━━━ Text section

Needing to start from scratch without an “installed base” of LPs, we started with those we knew best. We started by calling in every chit we could. Our friends at various other VC firms that had co-invested with us (firms like Lightspeed, Sierra, Matrix, Trinity, NEA, August, and Redpoint) generously walked us through their LP lists and made introductions. While the LPs we knew from our former firm couldn’t invest in our fund, they referred us to others that they thought might have an interest and accepted reference calls for us.

These introductions got us started, but we quickly realized that to make the odds work, we had to cast a significantly wider net. Enter LinkedIn, an aspiring GPs best friend. We looked up every LP we wanted to talk to and found someone that knew them (in some cases, even explored 2nd-level relationships) and asked for introductions. We brute-force cold-called and email pestered until we got an opportunity to present our case for the Texas market and highlight our track record investing in it. Days started and ended with us sitting in the back of Café Uno or Lola Savannah, emailing, calling, or researching LPs and ways to contact them. Sound familiar?

Some Statistics

As I took the long flight to India last week, it gave me the time to take a look at my calendar from the time when we were raising our fund. Here are some back-of-the-napkin statistics for the 18+ month process to bring LiveOak to life. If anything, I bet these stats are conservative as there are meetings my partners took without me, and not everything was meticulously scheduled on our calendars. Nonetheless, here goes:

  • At least 46 road trips with an average of 2–3 nights on the road.

━━━━━━

Request 1:
Quote the fundraising passage between "Some Statistics" and "on the road.", inclusive.
Request 2:
In the fundraising passage, how many road trips were taken at minimum during the process?

━━━ Records provided

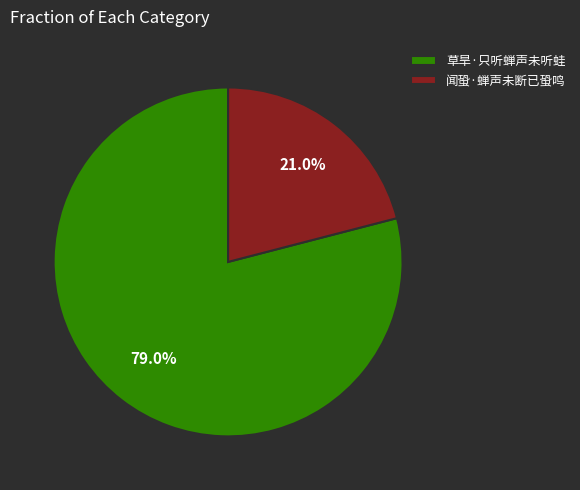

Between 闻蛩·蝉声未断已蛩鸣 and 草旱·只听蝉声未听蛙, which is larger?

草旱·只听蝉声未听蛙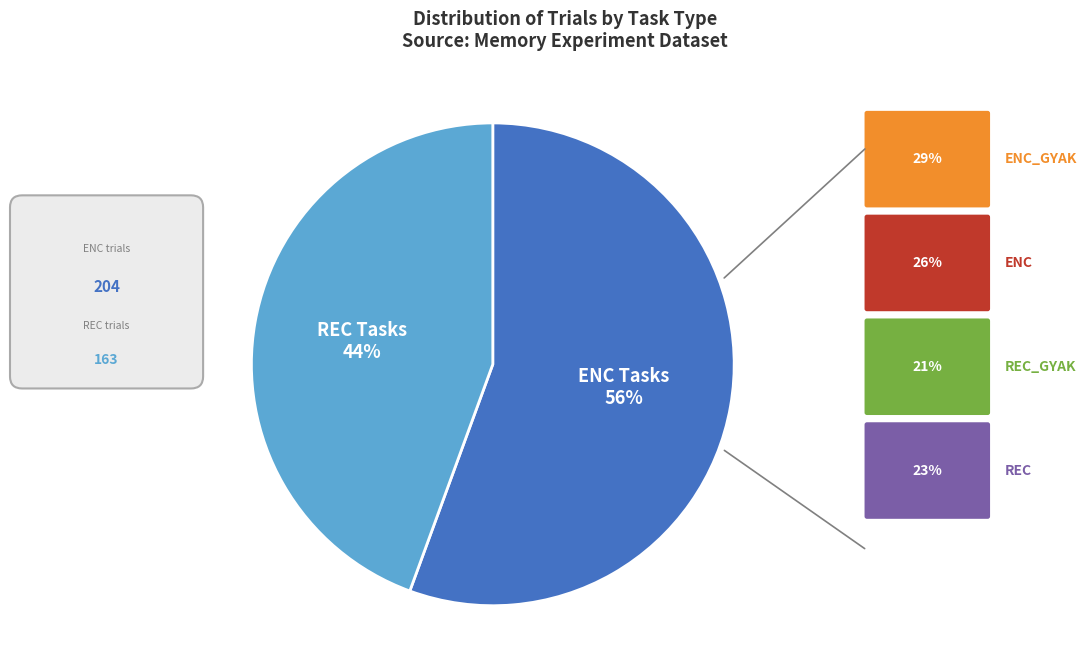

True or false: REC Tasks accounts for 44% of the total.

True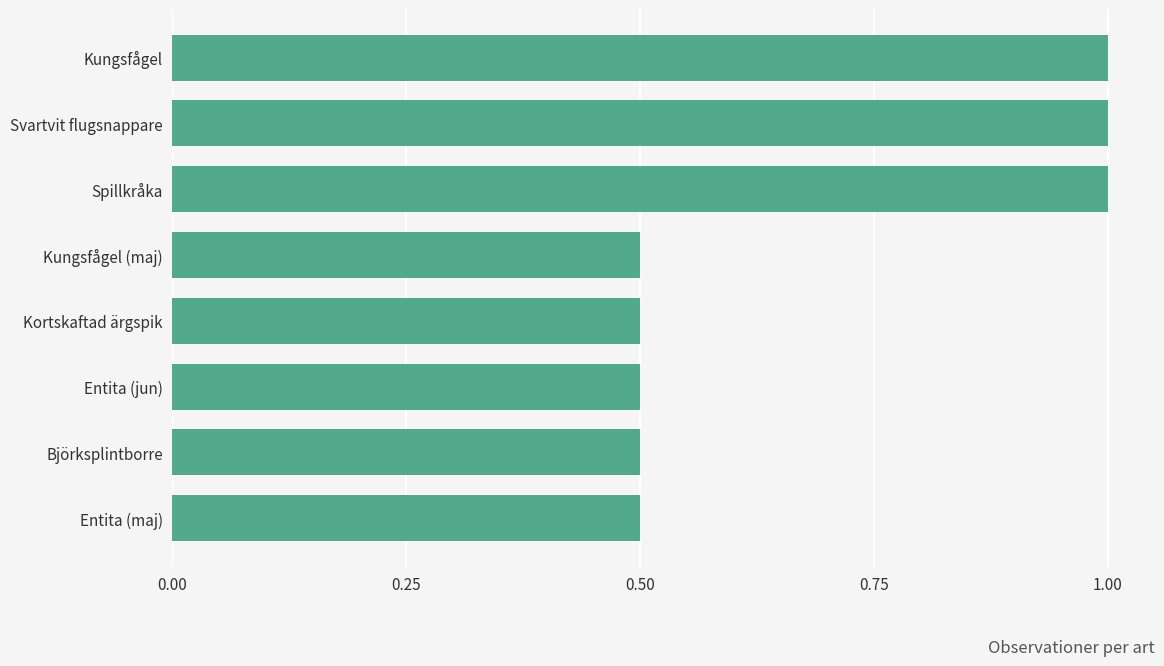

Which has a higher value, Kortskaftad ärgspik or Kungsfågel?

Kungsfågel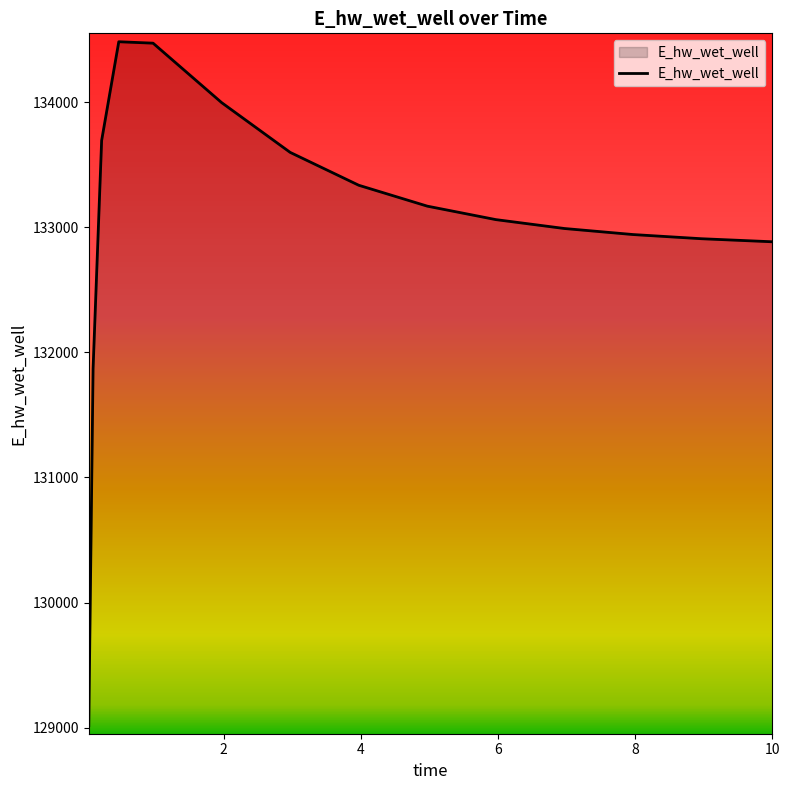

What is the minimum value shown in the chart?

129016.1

━━━━━━

Task result 1:
Some Statistics

As I took the long flight to India last week, it gave me the time to take a look at my calendar from the time when we were raising our fund. Here are some back-of-the-napkin statistics for the 18+ month process to bring LiveOak to life. If anything, I bet these stats are conservative as there are meetings my partners took without me, and not everything was meticulously scheduled on our calendars. Nonetheless, here goes:

  • At least 46 road trips with an average of 2–3 nights on the road.

Task result 2:
At least 46.